Guwahati protests force cancellation of Modi-Abe summit

The annual India-Japan summit scheduled to be held in Guwahati between 15 and 17 December has been cancelled, in the wake of growing protests against the passage of the Citizenship Amendment Bill.

“With reference to the proposed visit of Japanese PM Shinzo Abe's visit to India, both sides have decided to defer the visit to a mutually convenient date in the near future,” Raveesh Kumar, official spokesperson of the ministry of external affairs said.
Earlier, Japanese media had reported that Tokyo was considering the cancellation of Abe’s planned visit for the annual summit with Indian Prime Minister Narendra Modi in view of the widespread protests at Guwahati, the planned venue for the summit.
This is the second round of cancellation of foreign visits in two days. On Thursday, foreign and home ministers of Bangladesh had cancelled India trips. Bangladesh foreign minister AK Abdul Momin also briefed the Japanese envoy to Bangladesh on Wednesday about the regional developments.
Abe’s visit was to follow the recently-concluded maiden India-Japan ‘2+2 Foreign and Defence Ministerial Meeting’ in New Delhi. Defence minister Rajnath Singh and external affairs minister S Jaishankar have had wide-ranging discussions — on bilateral and multilateral cooperation and also on regional and international security — with their Japanese counterparts, foreign affairs minister Motegi Toshimitsu and minister of defence Kono Taro.
The clear aim has been to look closely at the prospects for further deepening bilateral security and defence cooperation between the two nations.
India has a 2+2 dialogue only with the US, which started in September 2018, so far. While Japan’s contribution to India’s economic development has been steady, it’s been particularly strong in the heavy industry and infrastructure sectors. And as Japan opens up its defence sector, as envisaged in the 2018 National Defence Programme Guidelines (NDPG), there could be definite areas of cooperation in this sector too.
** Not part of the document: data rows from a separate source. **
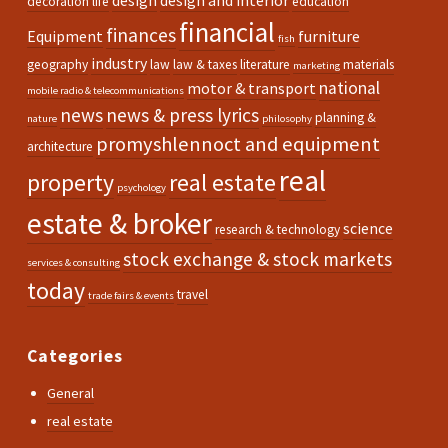
design
design and interior
decoration life
education
financial
finances
Equipment
furniture
fish
industry
geography
law
law & taxes
literature
materials
marketing
national
motor & transport
mobile radio & telecommunications
news
news & press lyrics
planning &
nature
philosophy
promyshlennoct and equipment
architecture
real
property
real estate
psychology
estate & broker
science
research & technology
stock exchange & stock markets
services & consulting
today
travel
trade fairs & events
Categories
General
real estate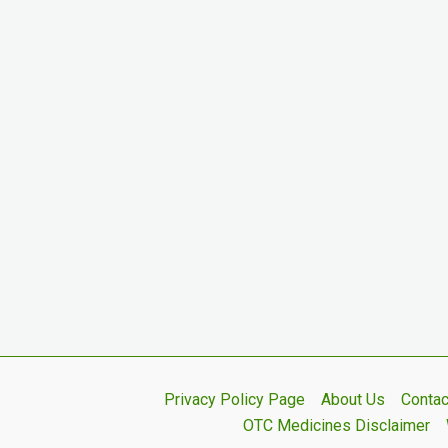
Privacy Policy Page
About Us
Contac
OTC Medicines Disclaimer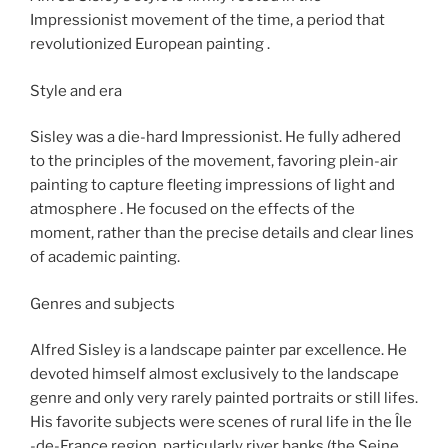
Impressionist movement of the time, a period that
revolutionized European painting .
Style and era
Sisley was a die-hard Impressionist. He fully adhered
to the principles of the movement, favoring plein-air
painting to capture fleeting impressions of light and
atmosphere . He focused on the effects of the
moment, rather than the precise details and clear lines
of academic painting.
Genres and subjects
Alfred Sisley is a landscape painter par excellence. He
devoted himself almost exclusively to the landscape
genre and only very rarely painted portraits or still lifes.
His favorite subjects were scenes of rural life in the Île
-de-France region, particularly river banks (the Seine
India’s participation in the just concluded maiden defence and security exhibition in Tokyo, where it was one of the few nations to have a booth, is an indicator of the increasing focus on this sector. Also, the recent past has seen bilateral military exercises — the ‘Dharma Guardian-2019’ (between the Indian Army and Japanese Ground Self Defence Forces), the ‘SHINYUU Maitri-2019’ (between Japanese Air Self Defence Force and the Indian Air Force) — and also the trilateral Malabar exercise by India, Japan and the US.
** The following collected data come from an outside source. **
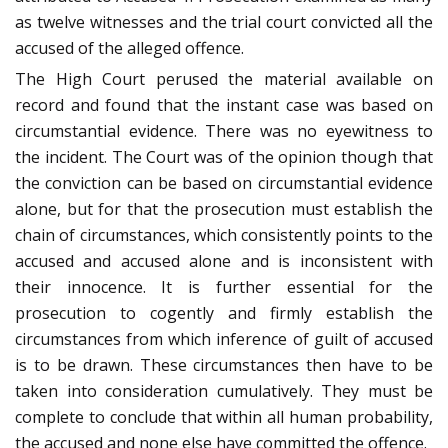
as twelve witnesses and the trial court convicted all the
accused of the alleged offence.
The High Court perused the material available on
record and found that the instant case was based on
circumstantial evidence. There was no eyewitness to
the incident. The Court was of the opinion though that
the conviction can be based on circumstantial evidence
alone, but for that the prosecution must establish the
chain of circumstances, which consistently points to the
accused and accused alone and is inconsistent with
their innocence. It is further essential for the
prosecution to cogently and firmly establish the
circumstances from which inference of guilt of accused
is to be drawn. These circumstances then have to be
taken into consideration cumulatively. They must be
complete to conclude that within all human probability,
the accused and none else have committed the offence.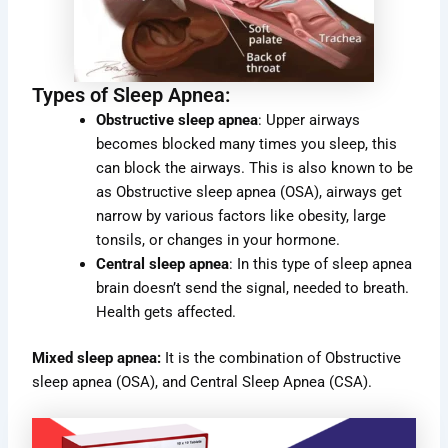
Types of Sleep Apnea:
Obstructive sleep apnea
: Upper airways
becomes blocked many times you sleep, this
can block the airways. This is also known to be
as Obstructive sleep apnea (OSA), airways get
narrow by various factors like obesity, large
tonsils, or changes in your hormone.
Central sleep apnea
: In this type of sleep apnea
brain doesn’t send the signal, needed to breath.
Health gets affected.
Mixed sleep apnea:
It is the combination of Obstructive
sleep apnea (OSA), and Central Sleep Apnea (CSA).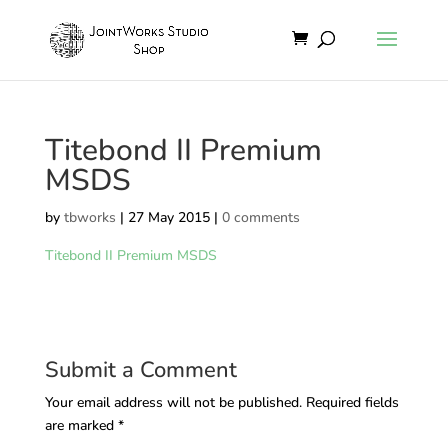
Titebond II Premium
MSDS
by
tbworks
|
27 May 2015
|
0 comments
Titebond II Premium MSDS
Submit a Comment
Your email address will not be published.
Required fields
are marked
*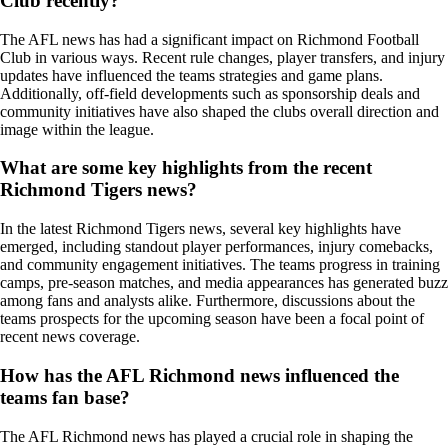
Club recently?
The AFL news has had a significant impact on Richmond Football
Club in various ways. Recent rule changes, player transfers, and injury
updates have influenced the teams strategies and game plans.
Additionally, off-field developments such as sponsorship deals and
community initiatives have also shaped the clubs overall direction and
image within the league.
What are some key highlights from the recent
Richmond Tigers news?
In the latest Richmond Tigers news, several key highlights have
emerged, including standout player performances, injury comebacks,
and community engagement initiatives. The teams progress in training
camps, pre-season matches, and media appearances has generated buzz
among fans and analysts alike. Furthermore, discussions about the
teams prospects for the upcoming season have been a focal point of
recent news coverage.
How has the AFL Richmond news influenced the
teams fan base?
The AFL Richmond news has played a crucial role in shaping the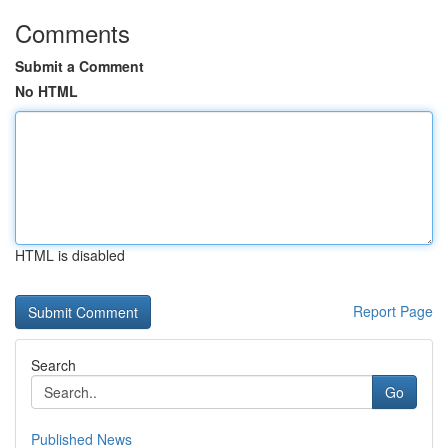
Comments
Submit a Comment
No HTML
HTML is disabled
Report Page
Search
Go
Published News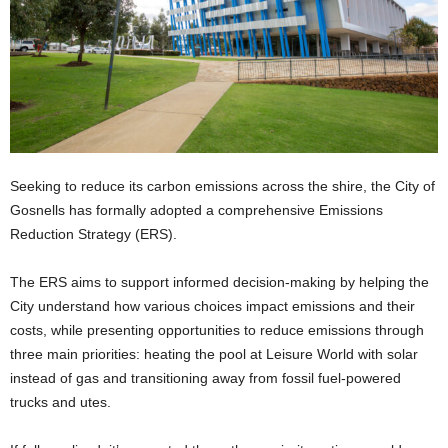
Seeking to reduce its carbon emissions across the shire, the City of
Gosnells has formally adopted a comprehensive Emissions
Reduction Strategy (ERS).
The ERS aims to support informed decision-making by helping the
City understand how various choices impact emissions and their
costs, while presenting opportunities to reduce emissions through
three main priorities: heating the pool at Leisure World with solar
instead of gas and transitioning away from fossil fuel-powered
trucks and utes.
However, bilateral cooperation in defence manufacturing has been going at a slower pace. 
It may be noted that the discussions on amphibious Shinmawya US-2 Aircraft, for instance, have been going on for quite a few years but there no signs of a deal yet. Reports indicate that Japan has agreed to undertake a third of the aircraft’s manufacture and this could be an important step towards boosting the ‘Make in India’ initiative. 
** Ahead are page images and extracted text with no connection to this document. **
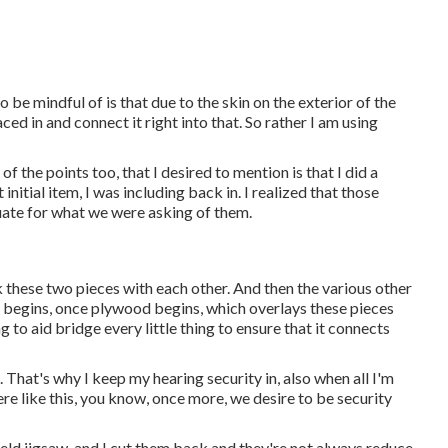
o be mindful of is that due to the skin on the exterior of the
ced in and connect it right into that. So rather I am using
f the points too, that I desired to mention is that I did a
 initial item, I was including back in. I realized that those
uate for what we were asking of them.
ink these two pieces with each other. And then the various other
ck begins, once plywood begins, which overlays these pieces
g to aid bridge every little thing to ensure that it connects
. That's why I keep my hearing security in, also when all I'm
re like this, you know, once more, we desire to be security
dheld jigsaw, and I cut them back and they're not always reduce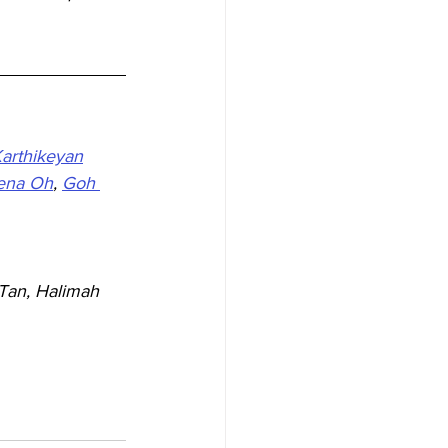
Karthikeyan
ena Oh
, 
Goh 
Tan, Halimah 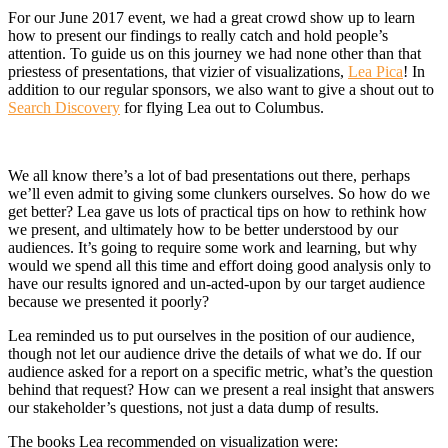
For our June 2017 event, we had a great crowd show up to learn
how to present our findings to really catch and hold people’s
attention. To guide us on this journey we had none other than that
priestess of presentations, that vizier of visualizations,
Lea Pica
! In
addition to our regular sponsors, we also want to give a shout out to
Search Discovery
for flying Lea out to Columbus.
We all know there’s a lot of bad presentations out there, perhaps
we’ll even admit to giving some clunkers ourselves. So how do we
get better? Lea gave us lots of practical tips on how to rethink how
we present, and ultimately how to be better understood by our
audiences. It’s going to require some work and learning, but why
would we spend all this time and effort doing good analysis only to
have our results ignored and un-acted-upon by our target audience
because we presented it poorly?
Lea reminded us to put ourselves in the position of our audience,
though not let our audience drive the details of what we do. If our
audience asked for a report on a specific metric, what’s the question
behind that request? How can we present a real insight that answers
our stakeholder’s questions, not just a data dump of results.
The books Lea recommended on visualization were:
Clearly, with the Japanese industry opening up to equipment manufacturing, there is great scopefor combining India’s competence in design, engineering and supply chain, with Japanese precision engineering.
Further, artificial intelligence (AI) and chip manufacturing could set the trend for cooperation in cyber security and possibly the whole gamut of equipment modernising, and enabling 5G secured connectivity.